# Biema Amps



## Steve Williamson (May 11, 2006)

OK, you have ruined me, I am now looking for seperate channel amplification for the theatre and have come across one of my suppliers that sell Biema Amplifiers. Are these amps any good Q Series Amps I am looking at the Q250 bridged into 750W per channel for 5.1 sound or Q150 bridged.

I can pick up the Q250 for about AU$490 a piece.

This is the first time I have looked at seperate amplification, always had AVR.

Any others suggested must be available in Australia though.

Now just need to find suitably rated speakers :wits-end:


----------



## Wayne A. Pflughaupt (Apr 13, 2006)

Steve,

I expect you’re going to have some trouble finding any information on these amps. Since they are pro audio amps, I did a search at the Live Audio Board and got nothing. Only one thread came back from 2004, from a guy (interestingly) in Australia asking if anyone knew about them. There were no replies. If the LAB has nothing on them, don’t know where else you can look.

Generally I’m a little leery of live-sound pro amps for the main channels, as high fidelity isn’t their primary design consideration. That’s not to say that none of them are good; many audiophiles report good results with pro amps. I’d just be careful about the one you pick, especially if they are low-end or no-name brands. Be sure you have a generous return policy, and for sure conduct a careful A/B test with a hi-fi amp you’re comfortable with.

Regards,
Wayne


----------



## Bruce (Sep 14, 2006)

Steve Williamson said:


> OK, you have ruined me, I am now looking for seperate channel amplification . . .
> 
> This is the first time I have looked at seperate amplification, always had AVR.
> 
> ...


I'm thinking this is the core of the sound quality. I spent a long time seaching for speakers (more than a year) and when I found them, Dynaudio Contour (4 Ohm 84dB). I made sure I found amps that played to my speakers requirements, with>45 amps peak per channel. I was able to audition multiple amps at home at the same time. 

I never looked at pro amps, but I'd think the same procedure applies, get an in-home audition with your speakers and a guaranteed return if it's not what you like. I'd think at least 3 days for testing.

### What is asked:
a - According to the thread, which speakers did Bruce eventually find after searching for more than a year?
b - Repeat the thread from "## Steve Williamson" to "AU$490 a piece.".
The records that come after the thread are separate material with no connection to it.

### Dataset rows:

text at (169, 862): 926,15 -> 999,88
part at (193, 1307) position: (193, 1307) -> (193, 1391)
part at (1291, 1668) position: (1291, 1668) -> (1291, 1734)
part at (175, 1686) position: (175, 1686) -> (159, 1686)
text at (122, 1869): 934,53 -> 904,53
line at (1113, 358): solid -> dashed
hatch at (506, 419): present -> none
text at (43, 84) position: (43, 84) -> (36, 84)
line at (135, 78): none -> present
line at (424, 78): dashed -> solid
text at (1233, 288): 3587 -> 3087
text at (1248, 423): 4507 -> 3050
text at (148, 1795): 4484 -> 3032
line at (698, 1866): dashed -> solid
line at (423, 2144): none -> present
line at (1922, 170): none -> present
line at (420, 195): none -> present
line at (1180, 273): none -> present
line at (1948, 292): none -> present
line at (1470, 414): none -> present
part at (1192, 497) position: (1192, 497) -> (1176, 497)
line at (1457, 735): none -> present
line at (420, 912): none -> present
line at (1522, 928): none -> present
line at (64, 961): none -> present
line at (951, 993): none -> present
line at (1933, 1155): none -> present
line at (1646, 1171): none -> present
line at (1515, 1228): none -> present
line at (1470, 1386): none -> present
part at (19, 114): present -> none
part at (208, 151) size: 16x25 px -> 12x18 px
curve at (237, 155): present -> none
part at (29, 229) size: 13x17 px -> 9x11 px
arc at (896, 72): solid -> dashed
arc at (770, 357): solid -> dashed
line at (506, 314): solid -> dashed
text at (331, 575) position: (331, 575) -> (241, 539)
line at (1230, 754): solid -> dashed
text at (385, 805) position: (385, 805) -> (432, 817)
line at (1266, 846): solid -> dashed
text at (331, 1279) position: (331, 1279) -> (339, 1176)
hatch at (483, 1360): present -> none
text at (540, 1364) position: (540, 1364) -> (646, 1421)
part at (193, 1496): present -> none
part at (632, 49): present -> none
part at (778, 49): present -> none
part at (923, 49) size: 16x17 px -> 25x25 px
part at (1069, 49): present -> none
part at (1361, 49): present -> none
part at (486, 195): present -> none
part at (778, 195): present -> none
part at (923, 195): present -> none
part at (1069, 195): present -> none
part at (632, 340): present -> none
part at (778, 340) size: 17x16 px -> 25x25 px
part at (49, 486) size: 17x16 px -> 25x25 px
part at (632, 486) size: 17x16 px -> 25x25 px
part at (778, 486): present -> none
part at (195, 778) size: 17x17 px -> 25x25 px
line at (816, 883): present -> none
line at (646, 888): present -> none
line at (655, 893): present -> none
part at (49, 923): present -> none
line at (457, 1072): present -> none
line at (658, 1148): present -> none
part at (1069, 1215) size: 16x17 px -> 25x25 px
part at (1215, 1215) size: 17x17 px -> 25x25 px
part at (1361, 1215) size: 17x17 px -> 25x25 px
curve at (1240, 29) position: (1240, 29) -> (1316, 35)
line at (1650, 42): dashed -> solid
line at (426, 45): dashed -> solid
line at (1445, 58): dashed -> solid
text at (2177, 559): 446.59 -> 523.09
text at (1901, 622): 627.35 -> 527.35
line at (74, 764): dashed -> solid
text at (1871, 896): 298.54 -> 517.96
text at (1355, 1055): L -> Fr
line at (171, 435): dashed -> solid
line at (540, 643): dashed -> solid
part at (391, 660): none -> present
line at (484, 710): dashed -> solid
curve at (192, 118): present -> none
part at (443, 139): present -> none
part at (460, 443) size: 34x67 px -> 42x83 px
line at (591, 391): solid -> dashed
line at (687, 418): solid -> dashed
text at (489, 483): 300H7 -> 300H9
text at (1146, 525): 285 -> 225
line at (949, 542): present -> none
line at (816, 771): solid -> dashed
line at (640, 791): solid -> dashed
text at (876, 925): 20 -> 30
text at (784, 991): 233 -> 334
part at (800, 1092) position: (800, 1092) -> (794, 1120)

### Responses for each task:
a - Dynaudio Contour (4 Ohm 84dB)

b -
## Steve Williamson (May 11, 2006)

OK, you have ruined me, I am now looking for seperate channel amplification for the theatre and have come across one of my suppliers that sell Biema Amplifiers. Are these amps any good Q Series Amps I am looking at the Q250 bridged into 750W per channel for 5.1 sound or Q150 bridged.

I can pick up the Q250 for about AU$490 a piece.